BPM Quotes of the week

On the border between EA and BPMS tools – Anatoly Belychook

Every business analyst should obey the red line: never use EA tools to model business process internals if BPMS is present.

On EPC-BPMN flamewars – Sebastian Stein

If a BPMN lover says “BPMN is more expressive than EPC”, we actually have to ask “concerning which dimensions”? But people usually don’t do that and that’s how flamewars start…

On BPM as an art form – Tom Allanson

Ultimately, it’s not the number of processes you’ve automated that puts you in touch with your customers. It’s how well you can visualize what your customers want

On the differences between workflow and BPM – Janelle Hill

After almost 10 years of steady growth and increased experience with BPM disciplines and technologies, it still amazes me that so many (too many!) IT professionals still think “BPM” is just another name for workflow. (As if the term “workflow” is well understood! NOT!)

On the future of BPM – Theo Priestley

Now include the ability to allow a combination of on-the-fly changes to process by people and system driven probabilistic or deterministic behaviour and rerouting (after many instances have been captured), add in that necessary feedback loop in order to track and continually update how the process operates and you begin to have the beginnings of some form of self-aware or real process intelligence.
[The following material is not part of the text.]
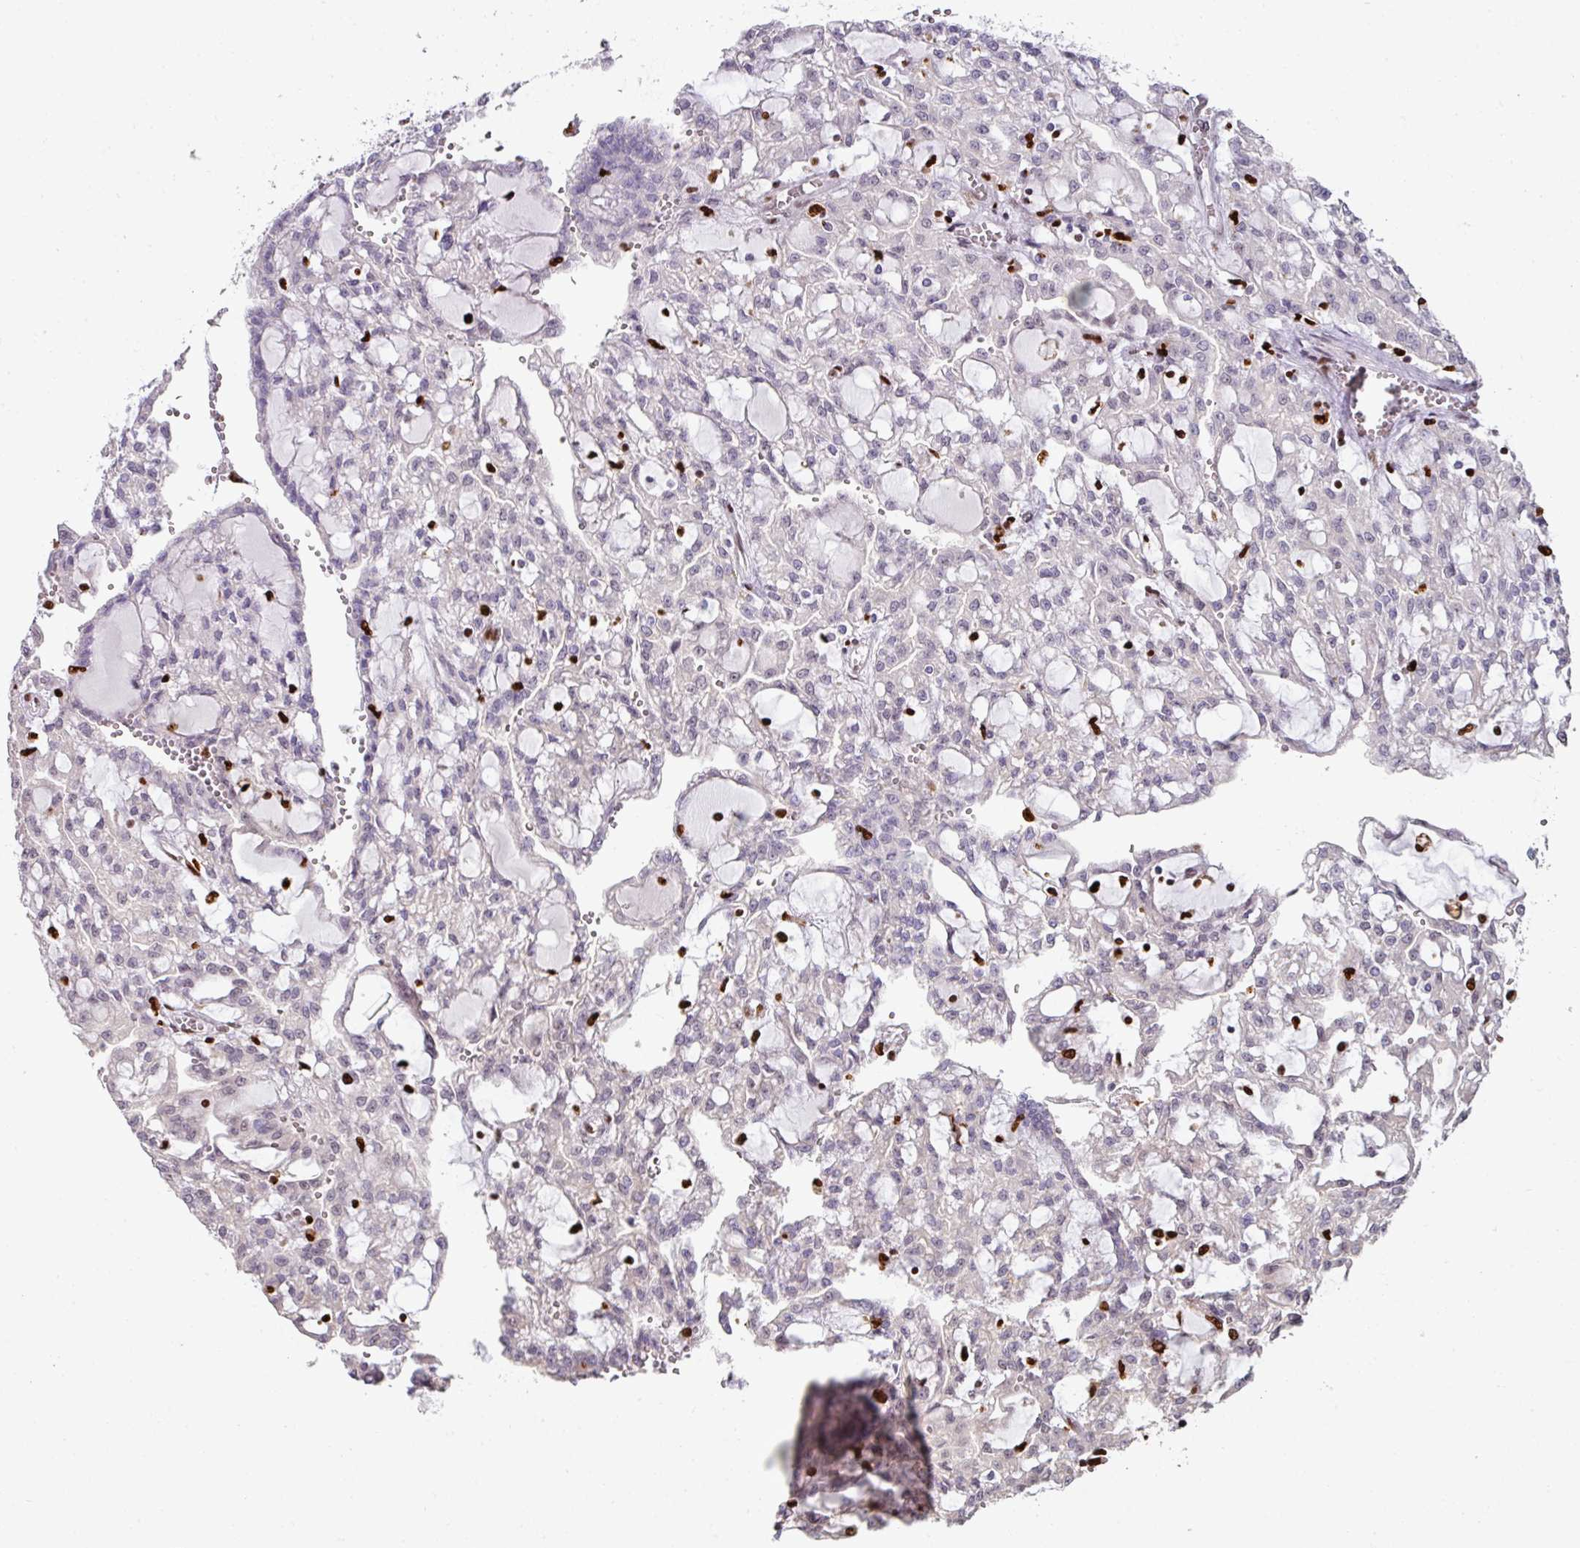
{"staining": {"intensity": "negative", "quantity": "none", "location": "none"}, "tissue": "renal cancer", "cell_type": "Tumor cells", "image_type": "cancer", "snomed": [{"axis": "morphology", "description": "Adenocarcinoma, NOS"}, {"axis": "topography", "description": "Kidney"}], "caption": "Immunohistochemistry photomicrograph of human adenocarcinoma (renal) stained for a protein (brown), which reveals no positivity in tumor cells. (Brightfield microscopy of DAB immunohistochemistry (IHC) at high magnification).", "gene": "SAMHD1", "patient": {"sex": "male", "age": 63}}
On too much stuff – Dan Atwood

While I’m a fan of having a single BPM Object instance variable store the work item instance’s information throughout the life of the process, having this object store everything including a Swiss army knife is going a bit overboard.

On Pattern-Based Strategy – Carole-Ann

I was amazed by the fact the room was so packed that we had to turn people away, and some had to sit on the floor inside the room! Keep in mind that the audience is about 30% CIO… sitting on the floor… Must have been a topic they really cared about!

On the forces behind BPM – Jim Sinur

BPM is starting to take advantage of its flexibility in new ways. BPM is shifting from “Doing by Design” to “Design by Doing” in its efforts to reach the knowledge worker

On BPM Offshoring – Scott Francis

when off-shoring, work with firms that do BPM deployments locally, for local market customers. The adjustments they have to make to do a remote-BPM project are less-severe than the adjustments technical staff have to make from traditional IT projects to BPM projects

On Predictability, Practicality and Passion – Tom Shepherd

Where passion goes wrong is when belief in a singular concept or approach drives people to close their eyes to alternatives. I say this not thinking about process improvement alone, but also about life in general.